From ‘Sunshine’ to ‘Moonshine’: Seoul bureaucrats debate name for new N. Korea policy

by WorldTribune Staff, June 11, 2017

Seoul insiders and observers are suggesting that liberal South Korean President Moon Jae-In name his North Korea policy “Moonshine” in the spirit of former liberal leader Kim Dae-Jung’s “Sunshine” policy.

Both Koreas have political systems that assign unification of the divided country as the top priority. The Korean War which broke out in 1950 was paused by a truce in 1953 but has never ended.

South Korean President Moon Jae-In and North Korean leader Kim Jong-Un.

Moon’s policy advisory panel has instructed Seoul’s Unification Ministry to come up with a name for the president’s liberal policy, “which would include key words of peace and economy based on his pledges made on his campaign trail,” government sources said, according to a June 11 report by Yonhap.

South Korea has had a special name to symbolize a leader’s North Korea policy since Kim Dae-Jung’s “Sunshine” policy.

Kim’s liberal successor Roh Moo-Hyun’s policy was dubbed the policy on “peace and prosperity.”
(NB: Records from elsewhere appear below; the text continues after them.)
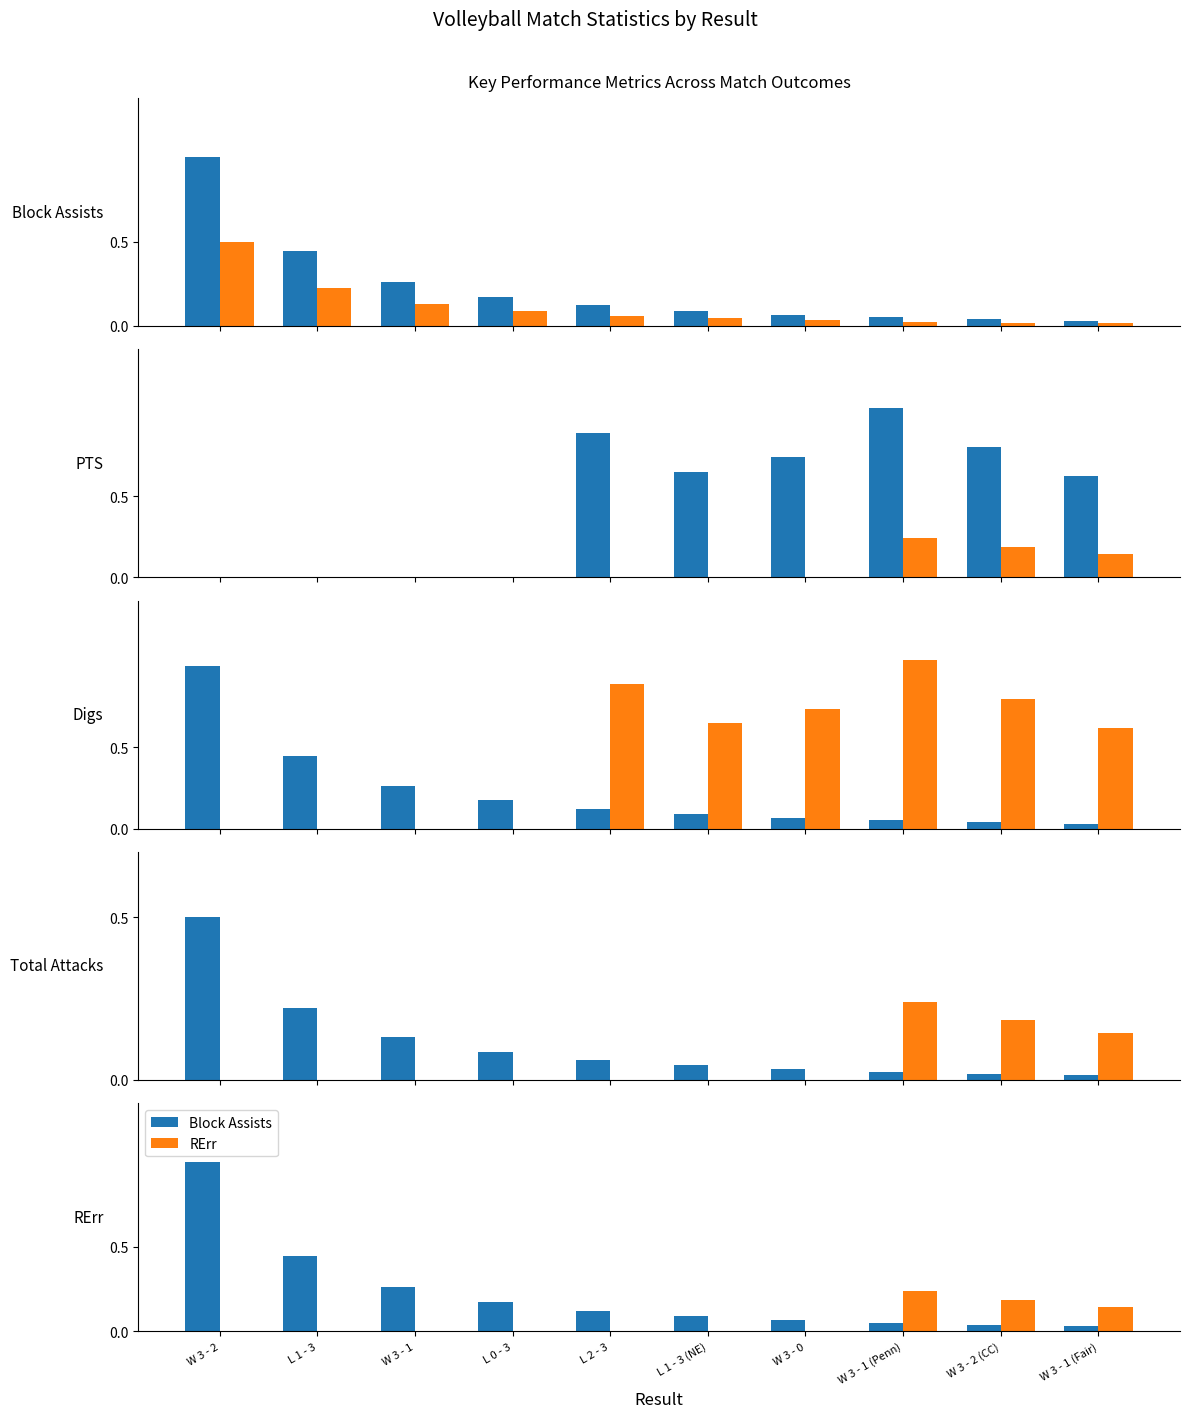

At which label does PTS reach its peak?

W 3 - 2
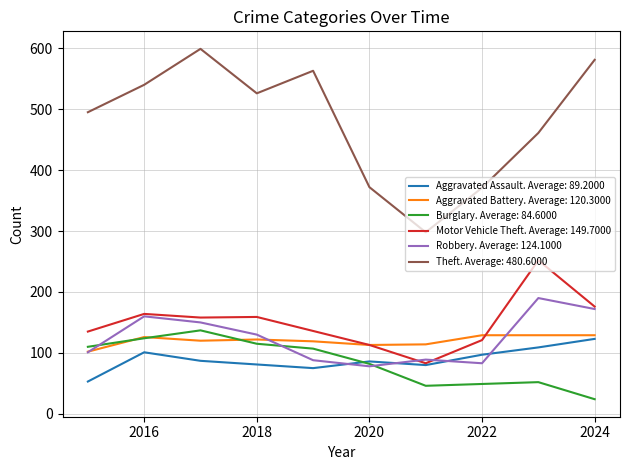

True or false: Motor Vehicle Theft. Average: 149.7000 and Burglary. Average: 84.6000 cross at least once.

False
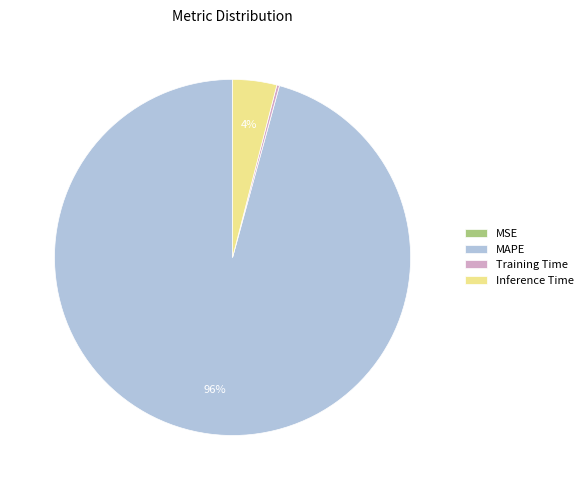

To the nearest percent, what portion does Inference Time represent?

4%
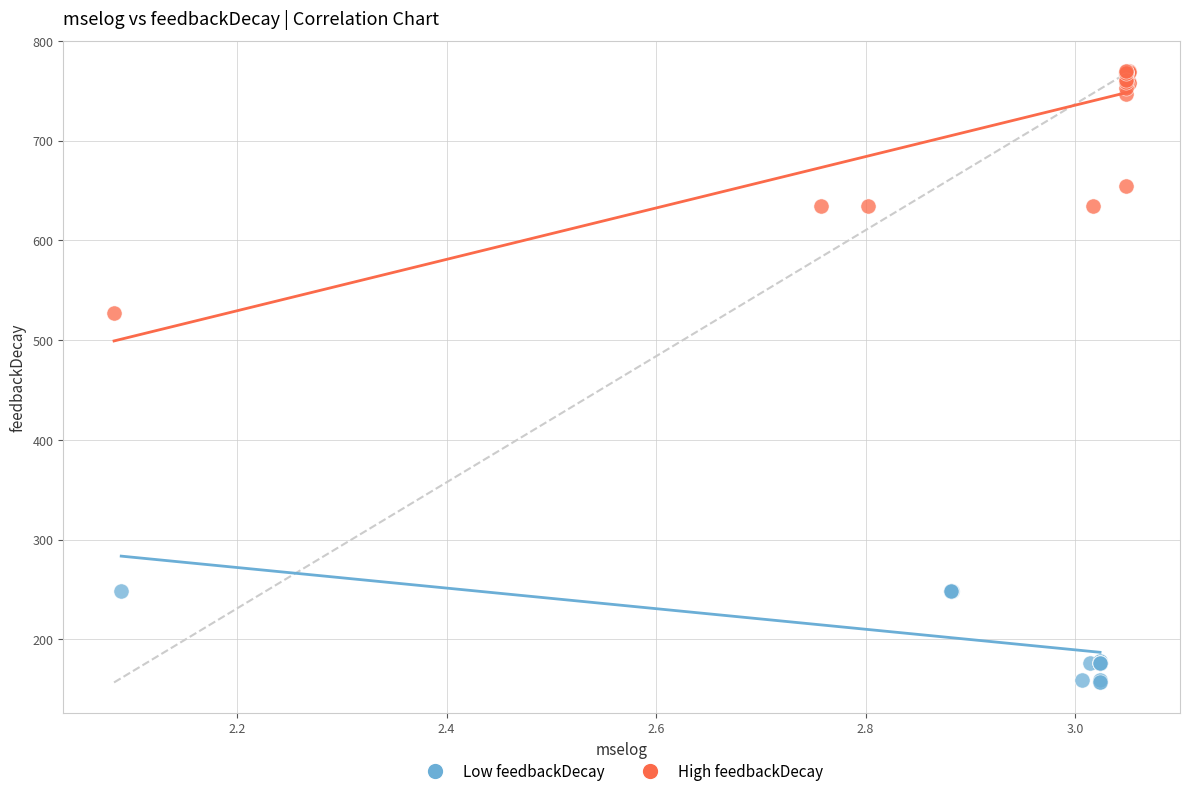

Which series has the largest Y range (max minus min)?

High feedbackDecay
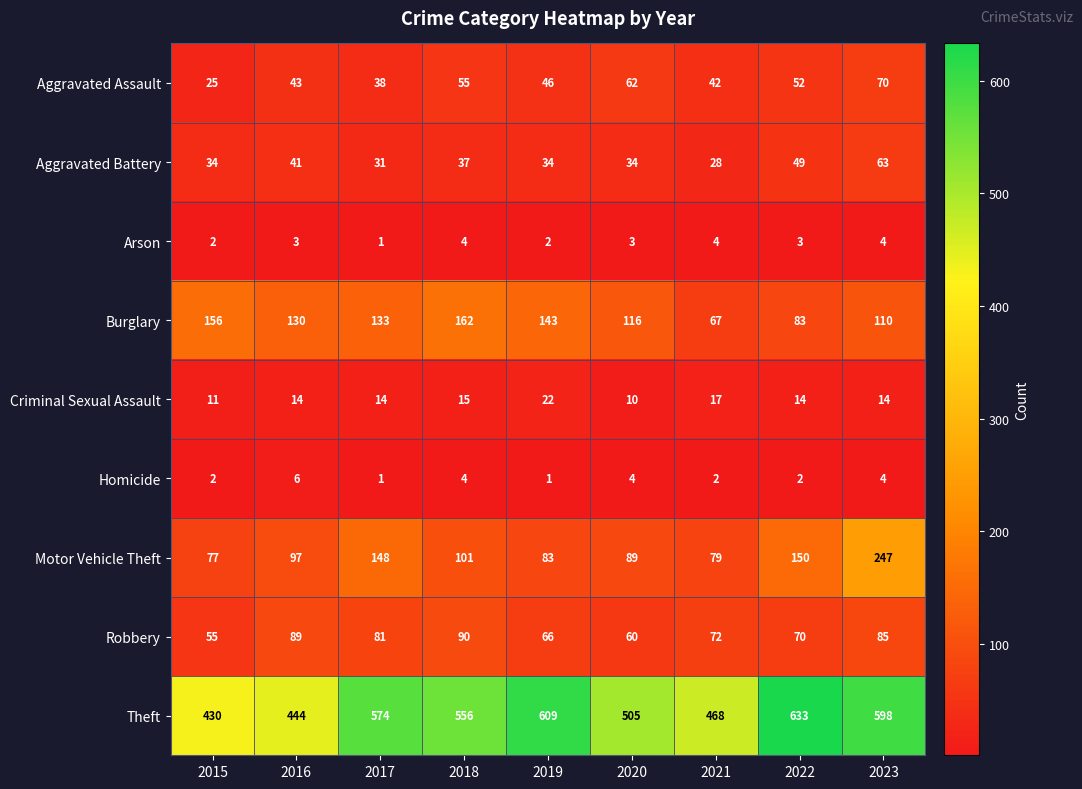

What is the difference between the second highest and minimum values in the Motor Vehicle Theft series?

73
Conservative President Lee Myung-Bak pursued the so-called “denuclearization, opening and 3,000 dollars” strategy which called for Seoul to help the North attain a per capita income of U.S. $3,000 if the communist country gave up its nuclear weapons.

President Park Geun-Hye, also a conservative, called her policy the “Korean Peninsula Trust-Building Process”, which called for building mutual trust to pave the way for unification.

“The ministry is mulling over a term that can comprehensively and precisely reflect Moon’s North Korea policy,” a ministry official said.

The new president said that he will seek to solve North Korea’s nuclear issue and pursue economic cooperation by building new “economic belts with North Korea,” the report said.

Meanwhile, Moon called for a meeting of the National Security Council on June 8 to discuss possible measures against North Korea’s repeated rocket and missile launches, the presidential office said.

The meeting follows North Korea’s launch of what appeared to be short-range surface-to-ship cruise missiles earlier on June 8.

The missiles, which had a range of around 200 kilometers, marked the fifth rocket launches by North since Moon assumed office on May 10.